The answer you probably don't want is that these kinds of "implementation details" really don't matter at all. Pick whichever makes you happiest, and it will never impact the answers to category-theoretic questions.

First, let me give a simpler example to make sure that I understand what you're asking:

We have "two possible implementations" for a group homomorphism $$(G, \cdot) \to (H, \star)$$.

1. A triple $$((G,\cdot),(H,\star),f)$$ where $$f : G \to H$$ is a map on underlying sets (satisfying certain conditions)
2. A function $$f : G \to H$$ on the underlying sets (satisfying certain conditions)

Now you worry that, under definition $$2$$, two different homomorphisms can have the same implementation. For instance, if we define $$\cdot^\text{op} : G \times G \to G$$ as $$a \cdot^\text{op} b = b \cdot a$$, then the same function $$f$$ can represent both a homomorphism $$(G, \cdot) \to (H, \star)$$ and to $$(G,\cdot^\text{op}) \to (H,\star^\text{op})$$ because these two homomorphisms have the same underlying function!

In definition $$1$$, we explicitly "tag" our function with its domain and codomain as groups so that the two homomorphisms $$((G,\cdot), \ (H,\star), \ f)$$ and $$((G,\cdot^\text{op}), \ (H, \star^\text{op}), \ f)$$ are encoded by different objects in the ambient set theory.

If I understand correctly, you're asking basically the same question, but in the context of categories and functors rather than groups and homomorphisms.

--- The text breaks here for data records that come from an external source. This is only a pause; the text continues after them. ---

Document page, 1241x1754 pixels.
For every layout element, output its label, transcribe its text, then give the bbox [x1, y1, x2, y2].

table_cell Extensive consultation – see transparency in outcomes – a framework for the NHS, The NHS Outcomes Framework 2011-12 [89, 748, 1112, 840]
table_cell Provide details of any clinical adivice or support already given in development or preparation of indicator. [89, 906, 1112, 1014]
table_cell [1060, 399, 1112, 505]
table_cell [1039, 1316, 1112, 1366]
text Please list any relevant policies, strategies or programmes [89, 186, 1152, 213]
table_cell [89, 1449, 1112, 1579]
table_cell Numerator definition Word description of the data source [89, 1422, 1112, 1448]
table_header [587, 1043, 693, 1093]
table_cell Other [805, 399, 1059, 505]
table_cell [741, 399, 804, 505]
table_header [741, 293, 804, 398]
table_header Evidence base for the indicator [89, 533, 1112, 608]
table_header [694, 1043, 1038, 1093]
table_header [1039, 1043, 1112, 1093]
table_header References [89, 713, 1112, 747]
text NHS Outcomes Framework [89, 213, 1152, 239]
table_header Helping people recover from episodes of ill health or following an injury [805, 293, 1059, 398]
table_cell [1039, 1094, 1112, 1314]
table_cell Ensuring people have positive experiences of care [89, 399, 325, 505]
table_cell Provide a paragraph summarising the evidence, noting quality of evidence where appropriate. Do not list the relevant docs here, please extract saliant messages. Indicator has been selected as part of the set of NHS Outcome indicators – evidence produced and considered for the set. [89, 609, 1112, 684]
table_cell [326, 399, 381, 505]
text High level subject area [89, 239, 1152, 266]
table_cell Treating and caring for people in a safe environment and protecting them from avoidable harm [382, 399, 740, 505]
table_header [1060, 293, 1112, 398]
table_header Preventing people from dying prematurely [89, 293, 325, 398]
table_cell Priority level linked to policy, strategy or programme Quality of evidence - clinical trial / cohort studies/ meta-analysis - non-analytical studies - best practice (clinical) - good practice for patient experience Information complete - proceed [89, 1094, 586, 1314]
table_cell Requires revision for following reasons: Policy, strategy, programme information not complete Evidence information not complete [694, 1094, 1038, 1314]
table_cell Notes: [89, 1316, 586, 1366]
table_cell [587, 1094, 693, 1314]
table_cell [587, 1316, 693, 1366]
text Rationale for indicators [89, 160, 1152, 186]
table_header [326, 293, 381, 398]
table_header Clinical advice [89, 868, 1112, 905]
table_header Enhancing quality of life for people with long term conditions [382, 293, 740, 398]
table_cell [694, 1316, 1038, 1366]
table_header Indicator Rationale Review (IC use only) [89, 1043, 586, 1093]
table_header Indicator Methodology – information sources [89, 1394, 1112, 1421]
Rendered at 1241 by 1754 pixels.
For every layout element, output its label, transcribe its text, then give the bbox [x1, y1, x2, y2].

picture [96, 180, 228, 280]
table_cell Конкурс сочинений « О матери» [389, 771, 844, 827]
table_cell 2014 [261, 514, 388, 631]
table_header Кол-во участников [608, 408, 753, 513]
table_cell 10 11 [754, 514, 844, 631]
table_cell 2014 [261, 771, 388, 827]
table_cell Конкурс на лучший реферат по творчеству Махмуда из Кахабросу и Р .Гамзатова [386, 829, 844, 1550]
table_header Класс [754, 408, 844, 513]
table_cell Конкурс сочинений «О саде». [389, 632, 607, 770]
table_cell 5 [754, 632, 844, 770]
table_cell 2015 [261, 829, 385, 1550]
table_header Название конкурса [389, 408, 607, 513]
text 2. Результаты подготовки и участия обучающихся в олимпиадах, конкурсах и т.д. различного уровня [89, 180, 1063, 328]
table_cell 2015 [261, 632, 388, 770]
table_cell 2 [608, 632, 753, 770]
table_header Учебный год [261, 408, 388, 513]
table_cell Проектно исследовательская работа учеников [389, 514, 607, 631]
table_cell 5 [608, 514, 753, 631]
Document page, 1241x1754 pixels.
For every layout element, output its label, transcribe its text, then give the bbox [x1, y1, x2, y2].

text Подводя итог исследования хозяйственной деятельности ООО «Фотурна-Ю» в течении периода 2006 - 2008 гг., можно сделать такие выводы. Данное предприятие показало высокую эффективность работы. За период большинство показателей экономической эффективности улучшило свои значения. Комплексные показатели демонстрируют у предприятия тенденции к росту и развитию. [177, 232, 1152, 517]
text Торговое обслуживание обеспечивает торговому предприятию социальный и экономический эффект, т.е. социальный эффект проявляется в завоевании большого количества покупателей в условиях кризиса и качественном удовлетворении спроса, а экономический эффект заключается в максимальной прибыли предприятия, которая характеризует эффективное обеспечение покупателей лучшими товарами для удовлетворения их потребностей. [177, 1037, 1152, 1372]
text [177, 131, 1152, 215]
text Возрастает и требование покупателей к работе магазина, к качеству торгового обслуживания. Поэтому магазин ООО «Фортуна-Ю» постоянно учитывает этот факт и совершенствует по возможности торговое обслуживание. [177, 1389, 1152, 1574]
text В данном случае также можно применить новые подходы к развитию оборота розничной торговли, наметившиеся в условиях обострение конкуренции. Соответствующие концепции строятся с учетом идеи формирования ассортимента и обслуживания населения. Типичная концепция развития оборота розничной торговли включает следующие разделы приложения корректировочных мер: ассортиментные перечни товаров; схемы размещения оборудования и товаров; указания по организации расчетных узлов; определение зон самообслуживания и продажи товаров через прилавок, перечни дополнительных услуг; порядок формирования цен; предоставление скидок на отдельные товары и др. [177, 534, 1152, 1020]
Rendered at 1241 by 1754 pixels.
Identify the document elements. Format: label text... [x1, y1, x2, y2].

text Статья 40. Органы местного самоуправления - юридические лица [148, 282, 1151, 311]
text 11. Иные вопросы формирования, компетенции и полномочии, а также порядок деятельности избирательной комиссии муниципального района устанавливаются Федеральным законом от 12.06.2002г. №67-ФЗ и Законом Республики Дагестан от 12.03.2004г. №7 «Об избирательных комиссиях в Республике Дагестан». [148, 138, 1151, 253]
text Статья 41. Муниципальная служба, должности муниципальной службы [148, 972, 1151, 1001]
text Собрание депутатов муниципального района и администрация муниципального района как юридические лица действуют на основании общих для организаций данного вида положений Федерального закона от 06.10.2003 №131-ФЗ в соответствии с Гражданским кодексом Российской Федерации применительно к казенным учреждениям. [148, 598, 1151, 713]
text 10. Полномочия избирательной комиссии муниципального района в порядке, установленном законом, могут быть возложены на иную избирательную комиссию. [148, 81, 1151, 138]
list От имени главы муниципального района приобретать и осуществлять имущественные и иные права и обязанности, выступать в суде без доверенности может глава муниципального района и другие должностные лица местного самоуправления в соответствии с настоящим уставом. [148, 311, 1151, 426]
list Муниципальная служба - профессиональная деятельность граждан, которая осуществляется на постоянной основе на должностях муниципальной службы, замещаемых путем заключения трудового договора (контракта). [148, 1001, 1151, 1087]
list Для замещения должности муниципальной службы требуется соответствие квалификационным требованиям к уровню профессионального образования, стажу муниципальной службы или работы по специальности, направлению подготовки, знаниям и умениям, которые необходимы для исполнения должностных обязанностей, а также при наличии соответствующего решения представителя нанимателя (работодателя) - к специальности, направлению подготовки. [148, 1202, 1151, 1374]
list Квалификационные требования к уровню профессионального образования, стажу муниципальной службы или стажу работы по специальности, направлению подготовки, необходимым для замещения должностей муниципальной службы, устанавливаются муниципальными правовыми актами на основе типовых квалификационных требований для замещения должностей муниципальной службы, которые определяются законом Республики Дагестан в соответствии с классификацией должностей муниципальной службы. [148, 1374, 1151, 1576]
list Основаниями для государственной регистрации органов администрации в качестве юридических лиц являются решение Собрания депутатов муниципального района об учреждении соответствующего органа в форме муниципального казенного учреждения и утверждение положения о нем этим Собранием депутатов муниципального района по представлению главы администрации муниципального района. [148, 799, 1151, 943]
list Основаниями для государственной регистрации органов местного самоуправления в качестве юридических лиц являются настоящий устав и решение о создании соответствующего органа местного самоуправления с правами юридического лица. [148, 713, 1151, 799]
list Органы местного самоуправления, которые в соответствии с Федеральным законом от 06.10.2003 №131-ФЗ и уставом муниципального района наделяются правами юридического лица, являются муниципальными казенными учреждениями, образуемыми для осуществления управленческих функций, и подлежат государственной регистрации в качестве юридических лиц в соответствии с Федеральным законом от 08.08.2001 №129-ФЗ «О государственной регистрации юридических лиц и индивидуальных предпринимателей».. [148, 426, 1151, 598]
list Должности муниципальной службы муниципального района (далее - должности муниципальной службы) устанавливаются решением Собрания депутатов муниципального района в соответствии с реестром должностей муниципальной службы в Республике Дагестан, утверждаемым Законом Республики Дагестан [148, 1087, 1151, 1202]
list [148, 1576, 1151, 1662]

Now, in the group theoretic case and the category theoretic case, these implementation details don't matter. You will never be presented with a naked function out in the wild (or pair of functions in the category case) and asked "what is the group structure on the domain of this function?". Ironically, given the question, we can make this precise using category theory! Whenever we interact with a homomorphism $$f$$, we're really interacting with $$f \in \text{Hom}((G,\cdot), (H,\star))$$! We always have the bonus context on hand of what the domain and codomain should be. So, if you want$${}^1$$, you can absolutely use definition $$1$$ and tag your homomorphisms (functors) with the group structure (category structure) on their source and target.

Why does category theory make this precise? Because we can define categories of groups $$\mathsf{Grp}_1$$ and $$\mathsf{Grp}_2$$ using the two implementations of homsets. It's an easy exercise to show that these categories are equivalent (in fact, isomorphic!) so that, in this precise sense, you cannot distinguish the two definitions using only group theoretic questions. Similarly, you can build two categories $$\mathsf{Cat}_1$$ and $$\mathsf{Cat}_2$$ using the two definitions of functor, and you can show that these categories are also isomorphic$${}^2$$! So the answer to any "category theoretic question" you can ask won't depend on whether you choose definition 1 or 2!

I hope this helps ^_^

$${}^1$$: and it seems like you do want this, since you say you're doing this for your arrows in $$\mathsf{Set}$$

$${}^2$$: you do have to eat your tail a little bit since checking isomorphism of categories requires working in a category of categories. And in this category of categories you need a notion of functor, so you have to choose a definition before you can prove the two definitions agree... But this is really no different than any other time we have two equivalent definitions and we have to choose one "official" one to write down first.